_DIRECTIVE_. Pull out every line in the entries below that contains the string "their". Match case, so a capitalized form does not count.

***** ENTRIES PROVIDED

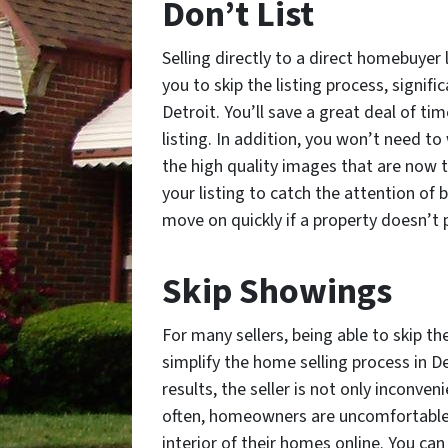
Don’t List
Selling directly to a direct homebuyer l
you to skip the listing process, signifi
Detroit. You’ll save a great deal of ti
listing. In addition, you won’t need t
the high quality images that are now t
your listing to catch the attention of 
move on quickly if a property doesn’t 
Skip Showings
For many sellers, being able to skip t
simplify the home selling process in D
results, the seller is not only inconve
often, homeowners are uncomfortable 
interior of their homes online. You ca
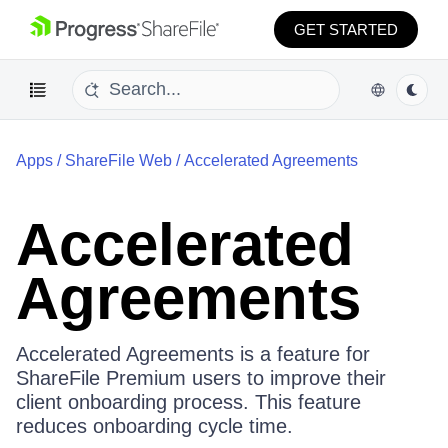
GET STARTED
Apps
/
ShareFile Web
/
Accelerated Agreements
Accelerated
Agreements
Accelerated Agreements is a feature for
ShareFile Premium users to improve their
client onboarding process. This feature
reduces onboarding cycle time.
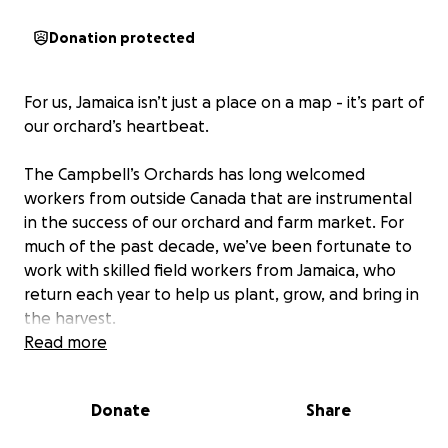
Donation protected
For us, Jamaica isn’t just a place on a map - it’s part of
our orchard’s heartbeat.
The Campbell’s Orchards has long welcomed
workers from outside Canada that are instrumental
in the success of our orchard and farm market. For
much of the past decade, we’ve been fortunate to
work with skilled field workers from Jamaica, who
return each year to help us plant, grow, and bring in
the harvest.
Read more
Our lead farm worker, Sean, has spent nine growing
seasons with us, returning home to the hills of
Donate
Share
Jamaica each winter to work his own small farm.
Peter, also from Jamaica joined us a few years ago,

**********

_SOLUTION TO THIS EXERCISE_.
interior of their homes online. You ca
ShareFile Premium users to improve their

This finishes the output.